▶ [Action item] Lines before the one containing "right hip: (129, 173)" are not wanted. Transcribe that line and all after it exactly, to the end of the entries.

BEGIN Material provided

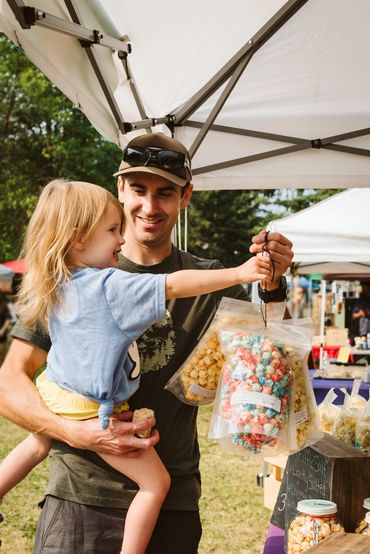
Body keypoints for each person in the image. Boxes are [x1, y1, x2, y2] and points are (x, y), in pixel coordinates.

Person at [0, 132, 293, 554]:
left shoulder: (207, 280)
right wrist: (77, 433)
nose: (150, 207)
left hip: (171, 507)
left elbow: (269, 355)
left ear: (185, 197)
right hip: (78, 498)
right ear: (120, 189)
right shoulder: (74, 276)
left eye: (165, 193)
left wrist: (271, 282)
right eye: (138, 190)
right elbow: (11, 381)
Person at [0, 291, 12, 363]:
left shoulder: (4, 307)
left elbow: (8, 319)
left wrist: (3, 330)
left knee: (0, 350)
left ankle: (2, 360)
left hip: (1, 331)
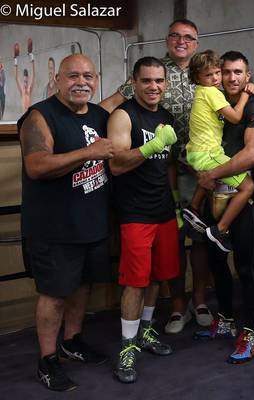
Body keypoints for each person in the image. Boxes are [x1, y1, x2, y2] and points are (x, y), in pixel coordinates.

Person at [100, 19, 214, 335]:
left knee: (201, 239)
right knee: (173, 243)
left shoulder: (206, 72)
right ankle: (177, 304)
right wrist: (74, 127)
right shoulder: (152, 70)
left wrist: (249, 87)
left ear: (197, 42)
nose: (181, 41)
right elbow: (109, 106)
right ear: (167, 40)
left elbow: (233, 94)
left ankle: (199, 300)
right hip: (165, 171)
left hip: (204, 170)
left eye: (188, 37)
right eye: (175, 35)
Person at [18, 54, 113, 391]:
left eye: (88, 76)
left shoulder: (100, 115)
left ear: (96, 80)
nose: (81, 82)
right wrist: (89, 152)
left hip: (92, 223)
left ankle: (72, 341)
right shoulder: (39, 116)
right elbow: (37, 166)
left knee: (83, 286)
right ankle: (47, 359)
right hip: (53, 228)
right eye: (73, 76)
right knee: (55, 295)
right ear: (57, 79)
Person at [108, 56, 179, 383]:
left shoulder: (166, 116)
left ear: (166, 84)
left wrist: (175, 202)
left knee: (156, 276)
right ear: (134, 83)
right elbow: (117, 164)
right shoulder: (124, 115)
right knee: (135, 281)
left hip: (163, 209)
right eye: (147, 80)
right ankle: (127, 347)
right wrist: (152, 145)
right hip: (135, 212)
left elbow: (167, 165)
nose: (153, 86)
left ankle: (146, 332)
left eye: (159, 81)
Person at [194, 51, 254, 363]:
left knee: (246, 267)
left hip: (239, 199)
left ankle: (251, 334)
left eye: (238, 72)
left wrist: (211, 174)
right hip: (214, 195)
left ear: (247, 76)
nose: (232, 77)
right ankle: (225, 320)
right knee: (217, 263)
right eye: (226, 72)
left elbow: (251, 154)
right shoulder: (216, 101)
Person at [181, 49, 254, 253]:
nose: (215, 78)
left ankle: (193, 208)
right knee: (248, 187)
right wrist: (245, 95)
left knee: (210, 178)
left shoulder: (201, 92)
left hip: (197, 152)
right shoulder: (212, 93)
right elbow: (235, 117)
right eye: (208, 75)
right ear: (197, 78)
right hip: (208, 153)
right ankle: (219, 230)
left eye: (217, 73)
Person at [15, 39, 36, 113]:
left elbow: (34, 75)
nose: (25, 84)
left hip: (29, 114)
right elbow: (16, 78)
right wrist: (15, 61)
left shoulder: (29, 89)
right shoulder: (22, 91)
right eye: (24, 81)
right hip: (23, 115)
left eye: (26, 81)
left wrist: (32, 57)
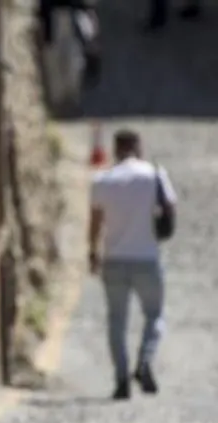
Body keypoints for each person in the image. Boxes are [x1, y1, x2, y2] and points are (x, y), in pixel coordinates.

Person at [88, 129, 177, 400]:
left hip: (114, 259)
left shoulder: (103, 179)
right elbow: (171, 209)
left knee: (117, 321)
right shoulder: (154, 175)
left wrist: (92, 252)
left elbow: (95, 222)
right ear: (138, 147)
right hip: (147, 258)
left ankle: (121, 380)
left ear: (116, 149)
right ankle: (145, 360)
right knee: (154, 315)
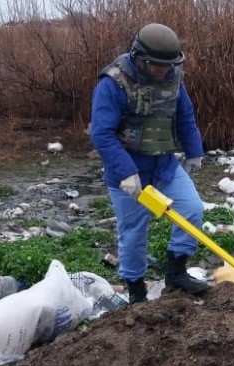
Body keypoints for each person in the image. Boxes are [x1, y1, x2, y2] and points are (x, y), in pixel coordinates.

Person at [89, 22, 210, 304]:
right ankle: (136, 290)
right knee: (133, 233)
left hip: (164, 165)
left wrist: (194, 151)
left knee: (192, 209)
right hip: (129, 173)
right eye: (155, 65)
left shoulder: (173, 78)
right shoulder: (113, 83)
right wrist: (124, 171)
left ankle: (177, 272)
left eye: (167, 65)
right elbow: (102, 133)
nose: (161, 71)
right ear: (138, 56)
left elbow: (184, 116)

END Material provided

▶ [Expected output]
right hip: (129, 173)
right eye: (155, 65)
left shoulder: (173, 78)
right shoulder: (113, 83)
right wrist: (124, 171)
left ankle: (177, 272)
left eye: (167, 65)
right elbow: (102, 133)
nose: (161, 71)
right ear: (138, 56)
left elbow: (184, 116)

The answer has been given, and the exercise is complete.